**Work required**
All lines in the listing below from the one containing "M 1097,1882 L" through the last should be written out exactly, and only those.

**Records to use**

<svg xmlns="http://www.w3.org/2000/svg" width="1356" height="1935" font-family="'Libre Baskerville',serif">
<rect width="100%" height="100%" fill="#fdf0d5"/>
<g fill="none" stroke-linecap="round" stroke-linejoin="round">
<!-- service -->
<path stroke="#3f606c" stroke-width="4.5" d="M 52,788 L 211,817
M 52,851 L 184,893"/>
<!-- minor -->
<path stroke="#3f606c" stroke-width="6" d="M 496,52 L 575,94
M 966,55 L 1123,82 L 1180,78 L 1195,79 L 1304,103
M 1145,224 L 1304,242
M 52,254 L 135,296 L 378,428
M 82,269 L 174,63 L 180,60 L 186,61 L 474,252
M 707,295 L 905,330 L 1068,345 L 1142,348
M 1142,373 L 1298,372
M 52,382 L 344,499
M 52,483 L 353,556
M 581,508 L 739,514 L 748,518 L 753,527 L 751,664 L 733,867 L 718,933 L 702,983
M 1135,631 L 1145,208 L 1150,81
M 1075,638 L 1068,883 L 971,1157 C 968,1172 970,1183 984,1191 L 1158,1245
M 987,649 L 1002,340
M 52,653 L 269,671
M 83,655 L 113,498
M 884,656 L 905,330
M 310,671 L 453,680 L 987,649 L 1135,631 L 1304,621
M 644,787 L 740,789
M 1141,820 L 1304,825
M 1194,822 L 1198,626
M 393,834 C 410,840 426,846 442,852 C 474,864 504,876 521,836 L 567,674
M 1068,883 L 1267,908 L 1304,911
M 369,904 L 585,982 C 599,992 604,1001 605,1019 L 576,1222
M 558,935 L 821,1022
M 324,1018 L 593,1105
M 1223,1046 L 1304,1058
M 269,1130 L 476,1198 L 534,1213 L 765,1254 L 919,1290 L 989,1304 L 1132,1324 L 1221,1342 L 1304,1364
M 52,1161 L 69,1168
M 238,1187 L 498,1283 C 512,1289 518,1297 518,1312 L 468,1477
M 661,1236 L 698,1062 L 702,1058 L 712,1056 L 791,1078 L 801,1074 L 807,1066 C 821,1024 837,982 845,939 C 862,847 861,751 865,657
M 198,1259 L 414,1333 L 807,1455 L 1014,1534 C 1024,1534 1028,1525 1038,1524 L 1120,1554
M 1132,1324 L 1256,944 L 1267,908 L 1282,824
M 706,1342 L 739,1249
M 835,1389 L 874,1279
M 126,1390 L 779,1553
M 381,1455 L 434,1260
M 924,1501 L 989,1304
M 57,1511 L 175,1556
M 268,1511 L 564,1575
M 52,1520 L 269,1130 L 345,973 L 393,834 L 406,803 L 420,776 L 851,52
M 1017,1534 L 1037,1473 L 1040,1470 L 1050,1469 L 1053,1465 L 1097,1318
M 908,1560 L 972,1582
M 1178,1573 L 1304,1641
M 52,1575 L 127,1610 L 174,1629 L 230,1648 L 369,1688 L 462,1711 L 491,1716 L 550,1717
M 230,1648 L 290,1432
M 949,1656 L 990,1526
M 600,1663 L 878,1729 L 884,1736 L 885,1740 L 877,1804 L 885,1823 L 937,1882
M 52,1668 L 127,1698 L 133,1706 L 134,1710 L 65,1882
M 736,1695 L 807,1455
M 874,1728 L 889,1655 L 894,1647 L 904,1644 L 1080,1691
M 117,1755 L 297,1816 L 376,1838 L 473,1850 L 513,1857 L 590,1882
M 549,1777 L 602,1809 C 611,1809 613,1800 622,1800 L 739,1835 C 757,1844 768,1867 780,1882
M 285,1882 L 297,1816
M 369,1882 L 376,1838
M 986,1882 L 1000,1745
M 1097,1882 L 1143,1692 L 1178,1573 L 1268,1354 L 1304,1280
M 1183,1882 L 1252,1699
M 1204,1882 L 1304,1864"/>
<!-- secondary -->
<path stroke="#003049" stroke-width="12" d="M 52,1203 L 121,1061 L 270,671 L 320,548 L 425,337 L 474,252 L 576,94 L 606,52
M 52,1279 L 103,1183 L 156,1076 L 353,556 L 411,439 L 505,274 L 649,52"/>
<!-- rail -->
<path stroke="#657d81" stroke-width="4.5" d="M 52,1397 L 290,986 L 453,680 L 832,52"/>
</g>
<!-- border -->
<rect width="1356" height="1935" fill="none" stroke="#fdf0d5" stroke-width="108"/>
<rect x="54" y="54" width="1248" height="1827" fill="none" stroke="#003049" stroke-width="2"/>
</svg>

**Answer box**
M 1097,1882 L 1143,1692 L 1178,1573 L 1268,1354 L 1304,1280
M 1183,1882 L 1252,1699
M 1204,1882 L 1304,1864"/>
<!-- secondary -->
<path stroke="#003049" stroke-width="12" d="M 52,1203 L 121,1061 L 270,671 L 320,548 L 425,337 L 474,252 L 576,94 L 606,52
M 52,1279 L 103,1183 L 156,1076 L 353,556 L 411,439 L 505,274 L 649,52"/>
<!-- rail -->
<path stroke="#657d81" stroke-width="4.5" d="M 52,1397 L 290,986 L 453,680 L 832,52"/>
</g>
<!-- border -->
<rect width="1356" height="1935" fill="none" stroke="#fdf0d5" stroke-width="108"/>
<rect x="54" y="54" width="1248" height="1827" fill="none" stroke="#003049" stroke-width="2"/>
</svg>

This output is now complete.